◆華やかな消費を送ることが生きている証のようなヒロインが、欲望のおもむくままに暴走し、アブダビにまで飛んで傍若無人の限りを尽くす。人生を貪欲に迷いなく楽しもうとする突き抜けた哲学はもはや見事としか言いようがない。(40点)
どれほど景気が後退しようとも摩天楼の輝きはまったく色あせず、世界の中心としての魅力を放ち続けるニューヨーク。そこで、高級車に乗りコンドミニアムに住み華やかな消費を送ることが生きている証のヒロインが、欲望のおもむくままに暴走する。
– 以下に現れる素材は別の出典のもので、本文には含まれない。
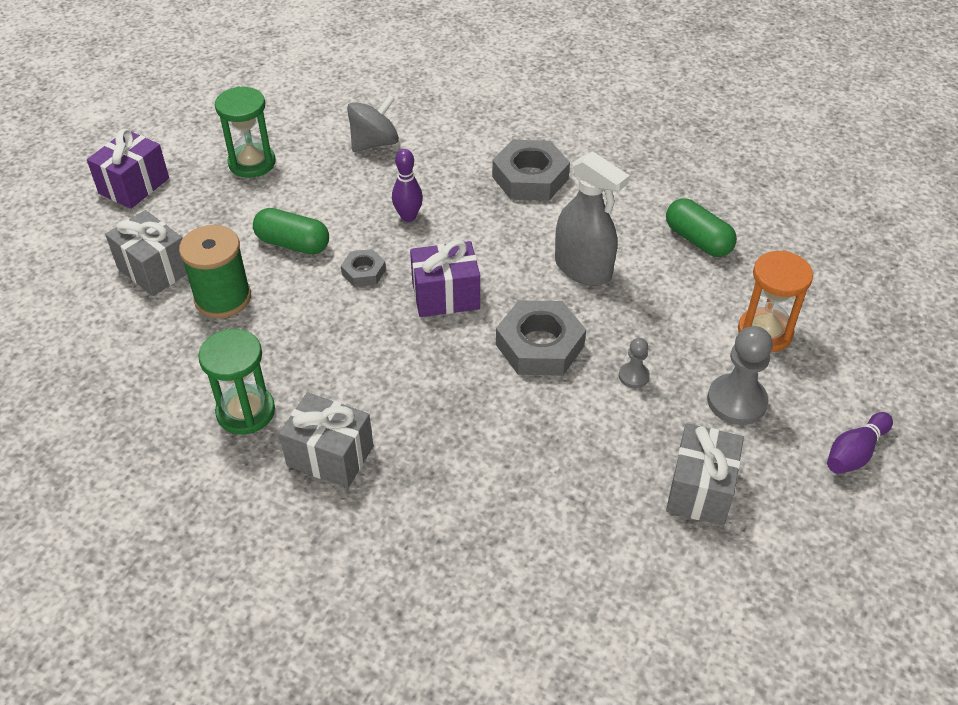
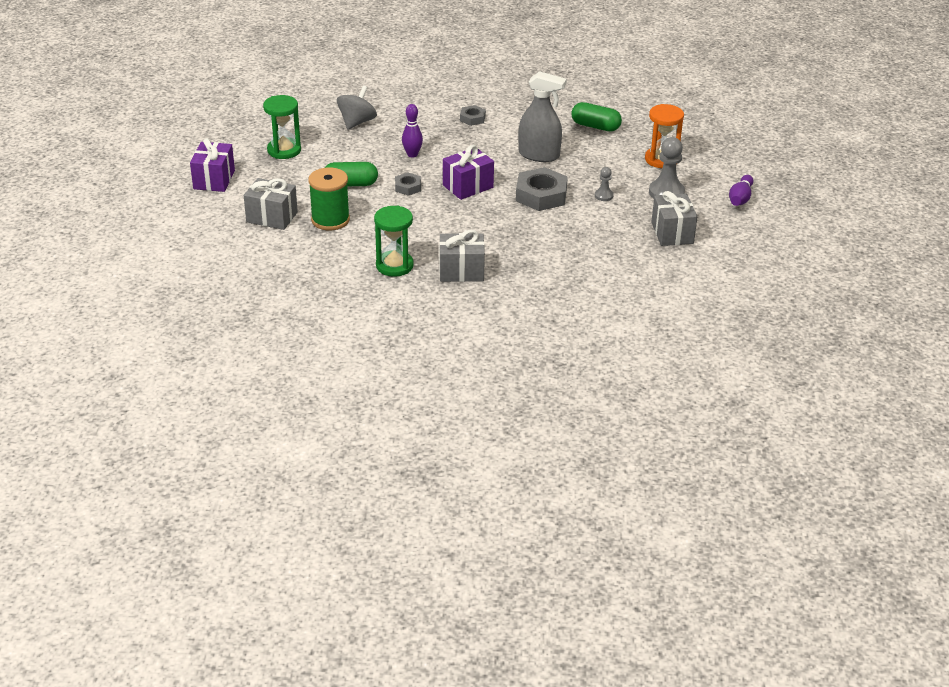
camera: 25 degrees left, 10 degrees down
(530, 178) = (472, 118): grey nut -> grey nut, size x0.53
あまりにもバブリーなゲイカップルの結婚式に始まり、家事をまったくせずファッション誌のグラビアのような暮らし、さらに今回は中東・アブダビにまで飛んで傍若無人の限りを尽くす。わがままし放題なのに周りはひれ伏す、そんな彼女を見て同性の観客は日ごろのうっぷんを晴らし、溜飲を下げているのだろうか。
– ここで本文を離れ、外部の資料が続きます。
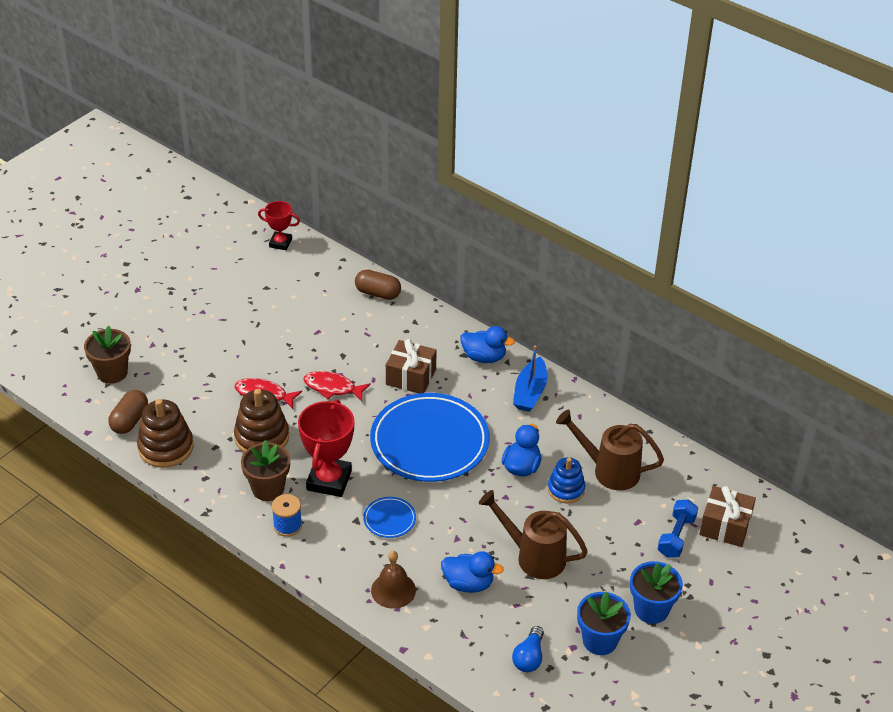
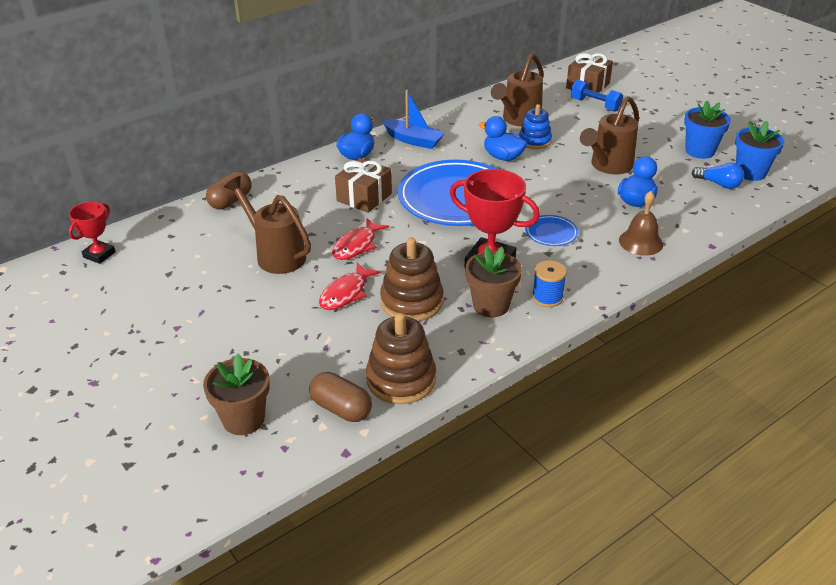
camera: 75 degrees left, 5 degrees down
(306, 341) = (276, 255): none -> brown watering can
(651, 609) = (668, 126): blue flower pot -> blue flower pot (750, 172)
結婚2周年を迎えたキャリーは夫との間に隙間風を感じ始めている。堅実な結婚生活を送っているシャーロットとミランダも思い通りにならない日々に爆発寸前。折しもアラブの富豪と知り合ったサマンサのおかげで4人はゴージャスなアブダビ旅行に招待される。
セレブライフの中でもリアリティがちりばめられていた前作とは違い、夢のようなシチュエーションばかりが強調される。個室つき飛行機から宮殿を模したホテル、彼女たちにかしずくイケメンボーイ、そして偶然の出会いとナイトライフ。だが、彼女たちはイスラムの風習などお構いなしにハジけまくる。古臭い風習を破るのはある種のスリルを伴うものだが、地元民の感情をあえて逆なでするサマンサの行為には特に不快感を覚える。いくら空港で愛用のサプリを没収されて精神的に不安定になっていてもやりすぎ感は否めない。
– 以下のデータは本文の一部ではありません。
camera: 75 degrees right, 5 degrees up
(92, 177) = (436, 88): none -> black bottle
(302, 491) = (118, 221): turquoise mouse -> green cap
その後、公衆わいせつでサマンサが逮捕されたのが原因で4人はホテルを追い出された上、市場でひと悶着あるのだが、なんとか無事帰国。留守中のトラブルも万事解決し、4人は日常に戻っていく。しかしそれは、パーティとショッピング、デートと会食に明け暮れる非日常的な毎日。人生を貪欲に迷いなく楽しもうとする彼女たちの突き抜けた哲学はもはや見事としか言いようがないが、フルコースの後にデザートを詰め込むような過剰な満腹感が残る作品だった。